Inhoud
Hoewel klein, regenwormen bieden grote voordelen voor de bodem door het te beluchten terwijl ze zich ingraven en het te verrijken terwijl ze eten en organisch materiaal uitscheiden. Een mythe van de regenwormreproductie is dat als je ze in tweeën snijdt, de twee helften regenereren in twee nieuwe wormen. Hoewel wormen kleine delen van hun lichaam kunnen regenereren, reproduceren ze zich niet op deze manier.

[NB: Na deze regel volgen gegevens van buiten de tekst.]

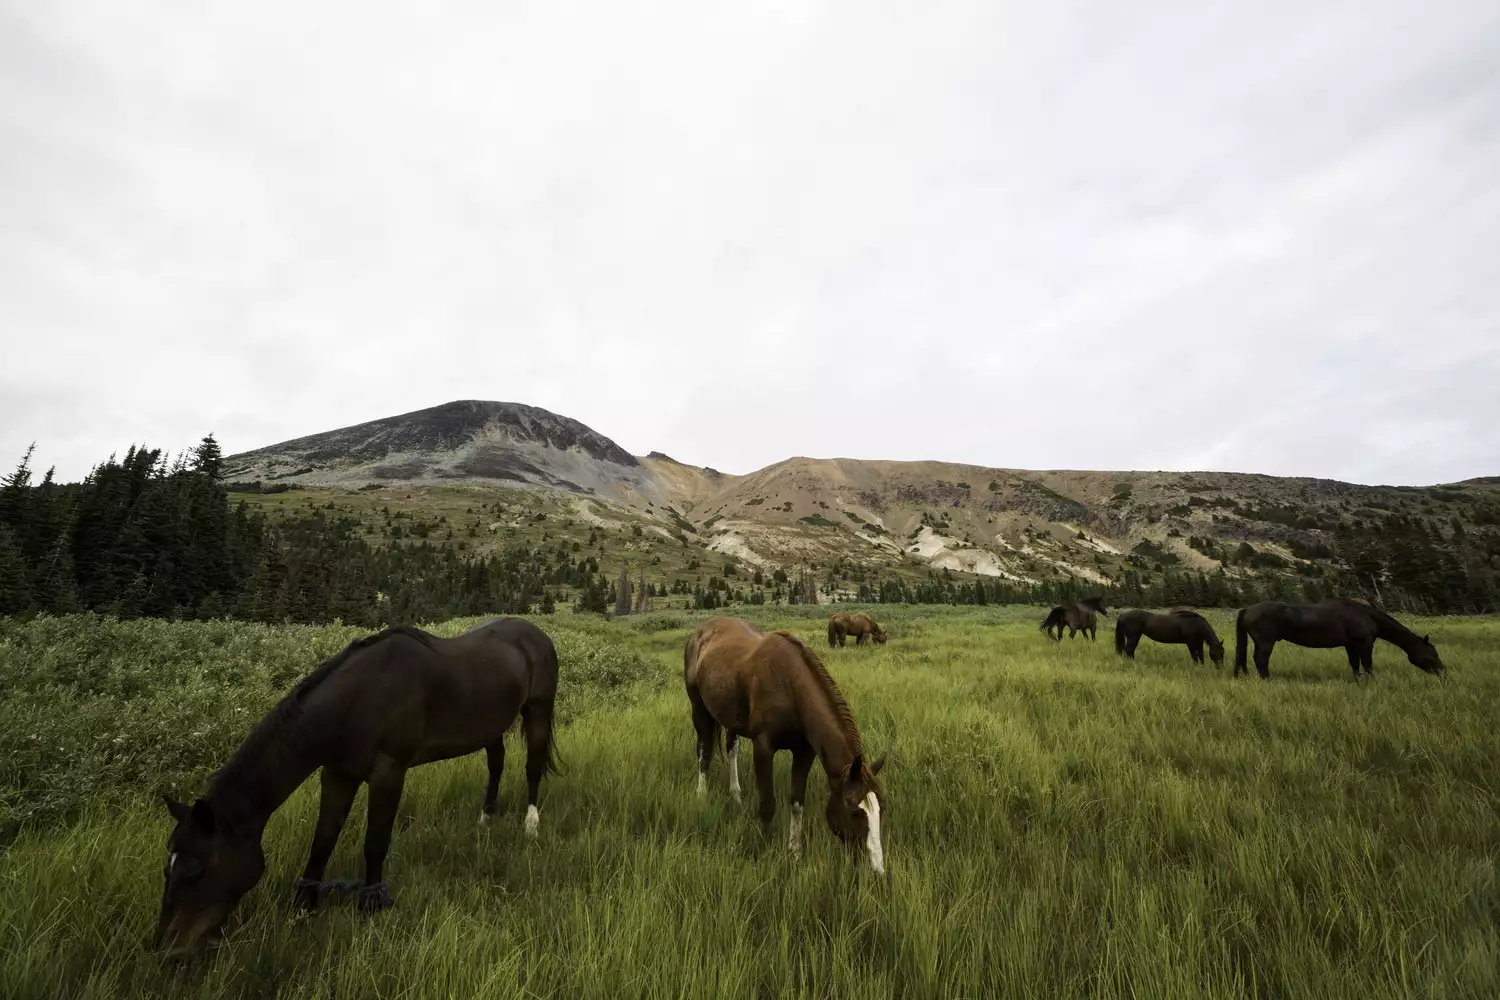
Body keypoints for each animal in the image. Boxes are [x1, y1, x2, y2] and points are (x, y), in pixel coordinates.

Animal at [153, 617, 564, 959]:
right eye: (167, 869)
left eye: (197, 872)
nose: (168, 950)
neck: (355, 702)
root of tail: (537, 634)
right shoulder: (337, 774)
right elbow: (323, 840)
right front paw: (304, 903)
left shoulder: (388, 773)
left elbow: (375, 843)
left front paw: (371, 905)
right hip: (491, 725)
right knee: (496, 764)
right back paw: (486, 818)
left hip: (538, 710)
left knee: (532, 768)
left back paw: (530, 825)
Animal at [684, 617, 882, 875]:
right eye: (854, 811)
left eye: (880, 810)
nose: (877, 870)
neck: (789, 687)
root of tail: (701, 631)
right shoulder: (763, 747)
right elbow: (768, 805)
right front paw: (764, 852)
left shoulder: (804, 753)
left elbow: (797, 803)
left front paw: (795, 854)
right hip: (698, 707)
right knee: (704, 750)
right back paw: (701, 794)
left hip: (731, 718)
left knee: (731, 748)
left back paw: (736, 795)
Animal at [1236, 593, 1446, 680]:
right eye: (1433, 653)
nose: (1443, 671)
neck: (1364, 614)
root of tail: (1247, 609)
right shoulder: (1365, 642)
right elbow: (1367, 664)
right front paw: (1372, 681)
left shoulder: (1350, 645)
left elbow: (1355, 664)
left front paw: (1357, 680)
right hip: (1266, 642)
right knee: (1261, 660)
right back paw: (1268, 680)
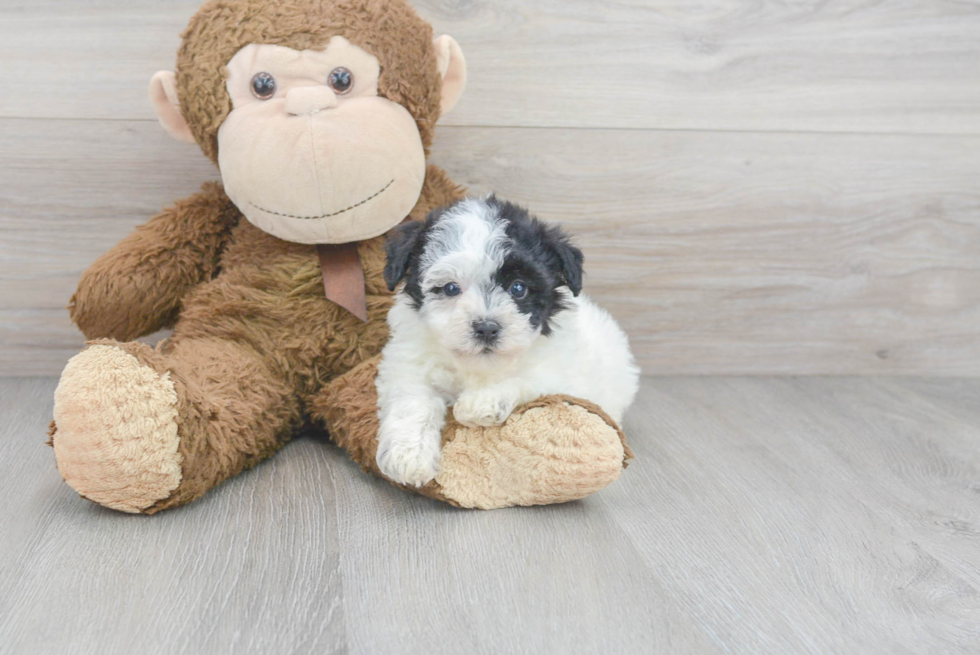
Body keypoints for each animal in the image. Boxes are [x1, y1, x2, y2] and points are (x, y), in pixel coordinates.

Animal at [374, 195, 636, 486]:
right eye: (451, 288)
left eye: (518, 288)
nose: (487, 328)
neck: (476, 366)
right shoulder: (408, 363)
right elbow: (412, 401)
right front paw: (408, 456)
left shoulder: (561, 372)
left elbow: (526, 379)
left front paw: (481, 403)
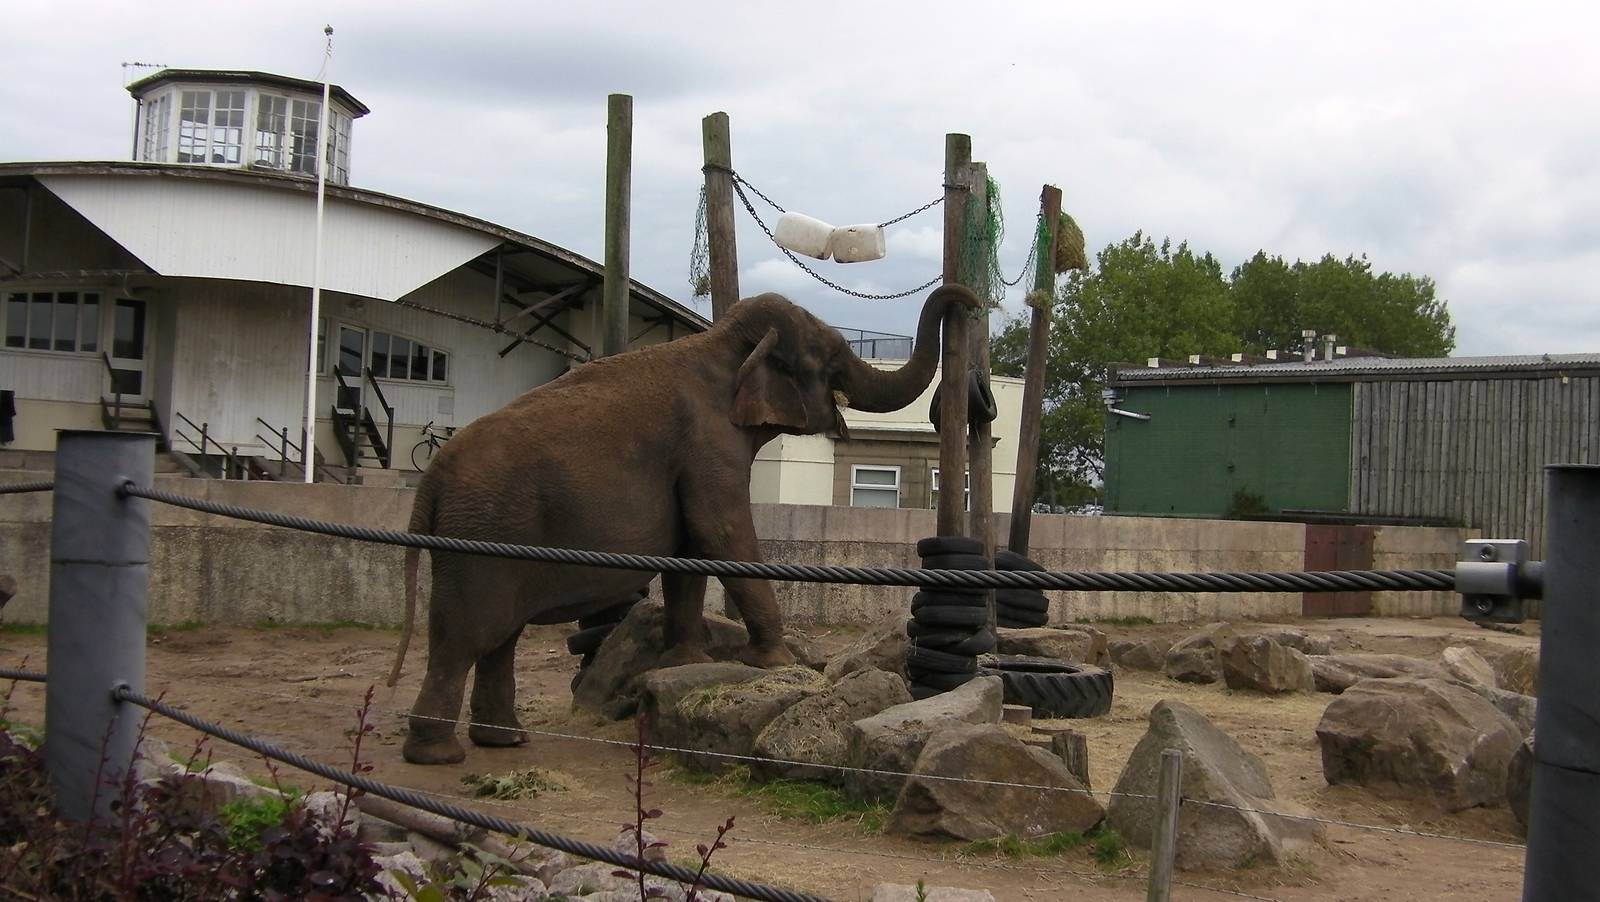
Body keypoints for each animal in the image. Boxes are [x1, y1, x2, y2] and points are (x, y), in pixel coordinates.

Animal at [388, 284, 979, 765]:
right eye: (830, 359)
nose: (970, 302)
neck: (721, 345)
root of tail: (431, 477)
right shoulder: (709, 444)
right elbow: (722, 532)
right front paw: (777, 663)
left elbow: (690, 550)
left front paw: (685, 661)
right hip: (481, 534)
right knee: (465, 636)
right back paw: (438, 755)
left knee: (498, 640)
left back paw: (504, 741)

Van hermafrodieten tot slijmerige cocons, reproductieve gewoonten van regenwormen zijn fascinerender dan de mythen.
Aardworm Seksualiteit
Aardwormen zijn lid van het annelide phylum. Het woord "annelid" betekent "kleine ringen"; als je goed naar een regenworm kijkt, zie je dat het lichaam omringd lijkt te zijn door kleine ringen. Deze ringen zijn segmenten die de worm flexibel en mobiel houden. Wat je niet kunt zien, zelfs bij nadere inspectie, is dat regenwormen hermafrodieten zijn, wat betekent dat ze zowel mannelijke als vrouwelijke voortplantingsorganen hebben. Ondanks deze anatomie hebben de meeste soorten regenwormen een partner nodig om zich voort te planten.
Klaar voor reproductie
Vlakbij het hoofd van een regenworm bevindt zich een gladde band die clitellum wordt genoemd. Deze band komt normaal overeen met de kleur van de rest van het wormenlichaam, maar wanneer regenwormen klaar zijn om te paren, wordt de band donkerder van kleur. Hoewel sommige soorten regenwormen paren op het bodemoppervlak, blijven ze blootgesteld aan roofdieren tijdens deze kwetsbare tijd, dus de meeste wormen paren onder de grond. Men denkt dat de wormen elkaar vinden door de afgifte van feromonen. Zodra een partner is gevonden, staan de twee wormen in tegenovergestelde richtingen, zodat elke mannelijke opening van de wormen in lijn staat met de andere spermacel, bekend als de spermatheca. De wormen zijn dan in positie om sperma uit te wisselen.
Copulatie en bevruchting
Zodra de wormen op een lijn liggen, leveren de mannelijke openingen sperma af in de andere wormen spermathecae. Als dit gebeurt, scheidt het clitellum van elke worm slijm af om een buis te maken die zich vult met een eiwitrijke vloeistof die albumine wordt genoemd. Nadat het sperma is uitgewisseld, kronkelen de wormen weg. Terwijl ze bewegen, glijdt de buis van elk wormenlichaam. Onderweg passeert de buis de vrouwelijke voortplantingsporie en verzamelt de eieren. De buis glijdt vervolgens langs de spermatheca om het sperma te verzamelen dat zich daar tijdens de copulatie heeft afgezet. Zodra de worm zich uit de buis heeft gewrongen, sluit de buis zich af en bevrucht het sperma de eieren. De eieren ontwikkelen zich vervolgens in deze cocon.
Geen partner nodig
Hoewel het in tweeën snijden van een worm geen twee nieuwe wormen maakt, kunnen sommige soorten regenwormen zich zonder partner voortplanten. Parthenogenese genoemd, deze vorm van reproductie komt goed van pas in habitats waar partners moeilijk te vinden zijn of de omstandigheden voortdurend in beweging zijn. Parthenogene wormen worden meestal gevonden in ondiepe grond of in rottende materie, terwijl wormen die paren met een partner worden gevonden in diepere grond waar de omstandigheden stabieler zijn, volgens een studie van het Department of Biology aan de Universiteit van Rochester dat werd gepubliceerd in een 1979 uitgave van Oxford Journals Integrative and Comparative Biology. Hoewel ooit gedacht dat het ongewoon was, hebben biologen ontdekt dat de Lumbricidae-familie van regenwormen meer dan 30 soorten wormen heeft die zich zonder partner voortplanten.